**Problem to solve:** The data below should be copied out exactly, with its pictures omitted.

**Information shown:**
::::::
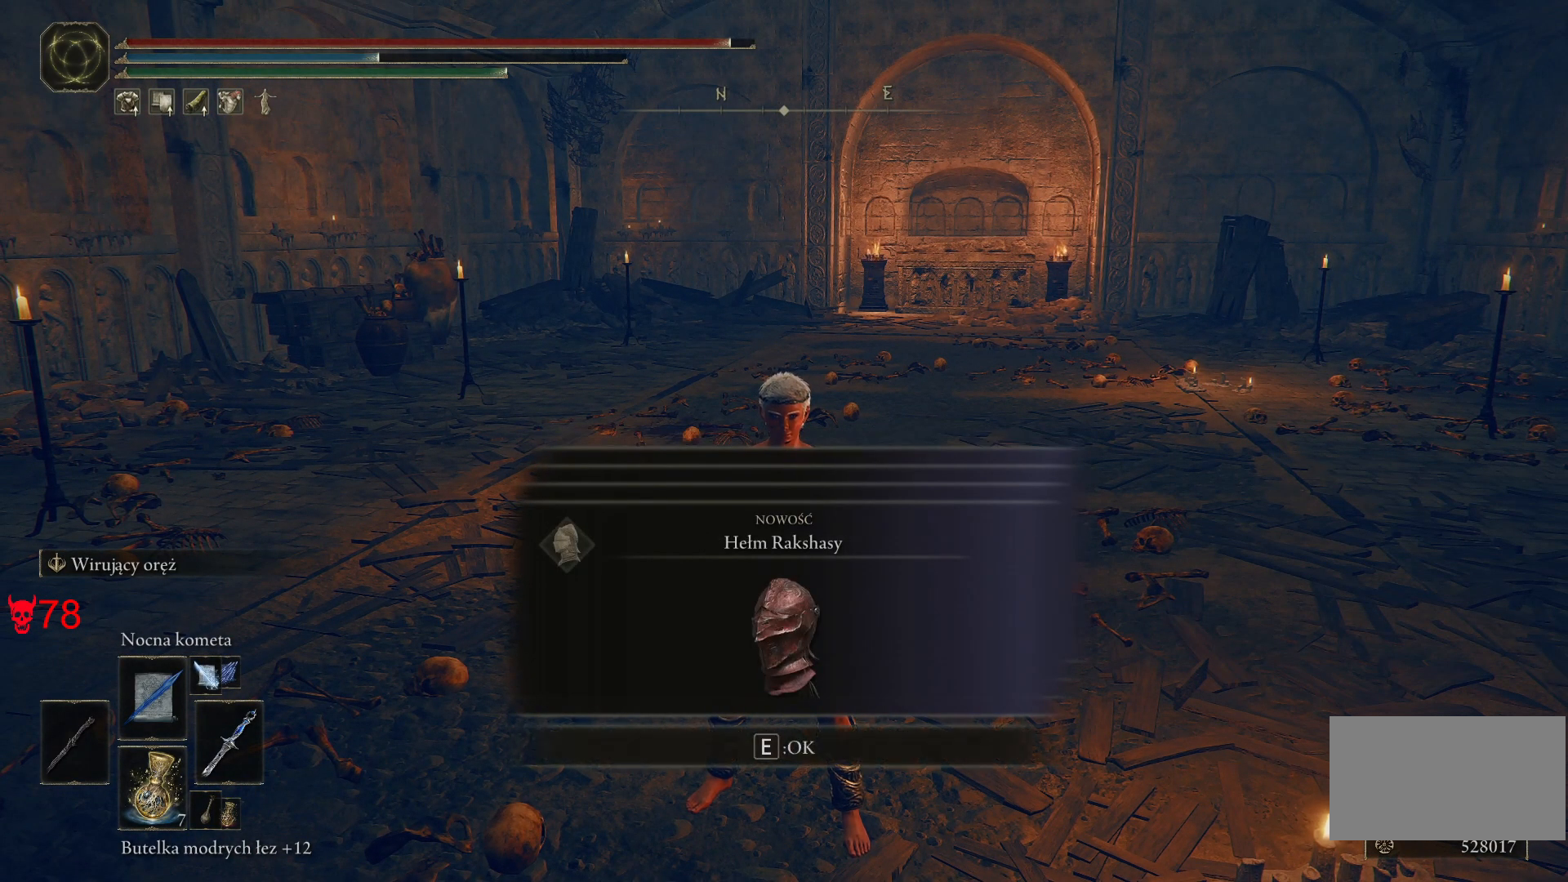
{"keys": [], "mouse": [], "events": [[50, "e", "up"]]}
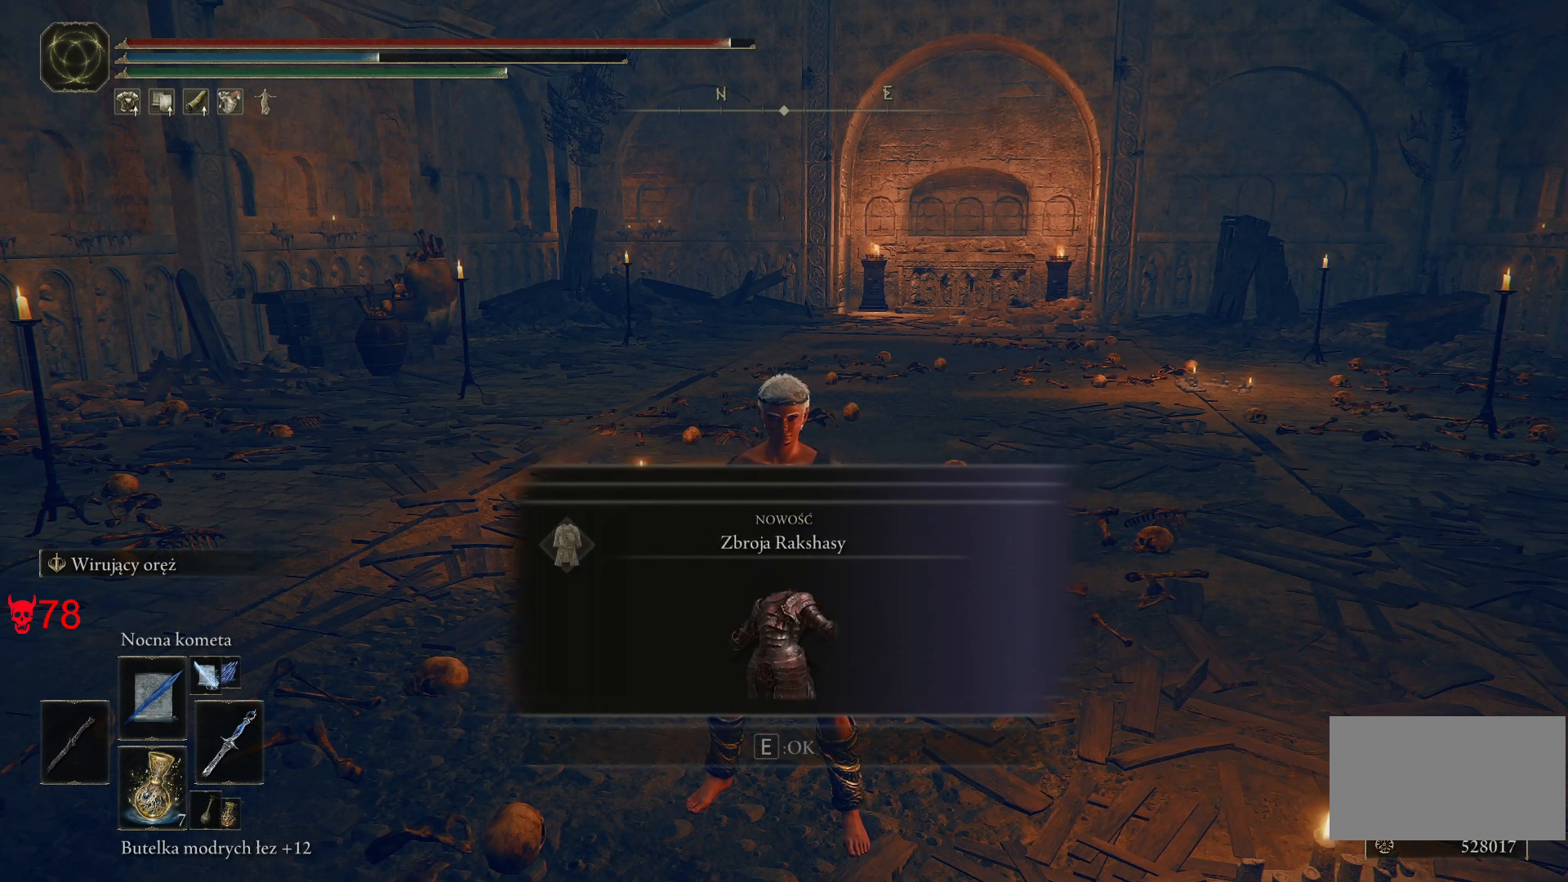
{"keys": ["e"], "mouse": [], "events": [[33, "e", "down"], [200, "e", "up"], [500, "e", "down"]]}
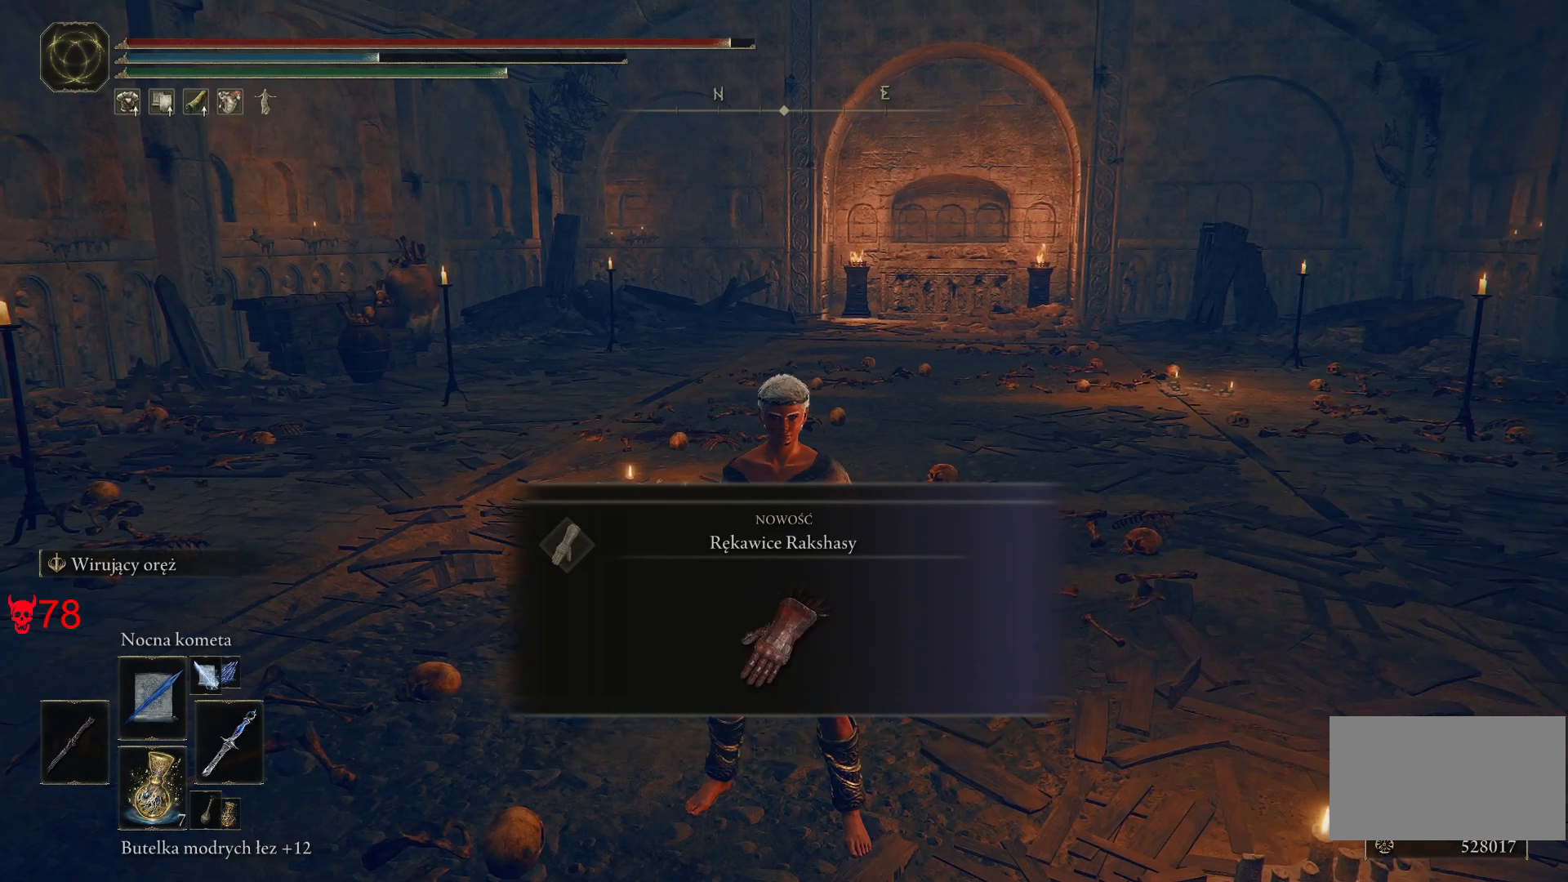
{"keys": [], "mouse": [], "events": [[167, "e", "up"]]}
::::::
**Answer box:**
{"keys": [], "mouse": [], "events": [[50, "e", "up"]]}
{"keys": ["e"], "mouse": [], "events": [[33, "e", "down"], [200, "e", "up"], [500, "e", "down"]]}
{"keys": [], "mouse": [], "events": [[167, "e", "up"]]}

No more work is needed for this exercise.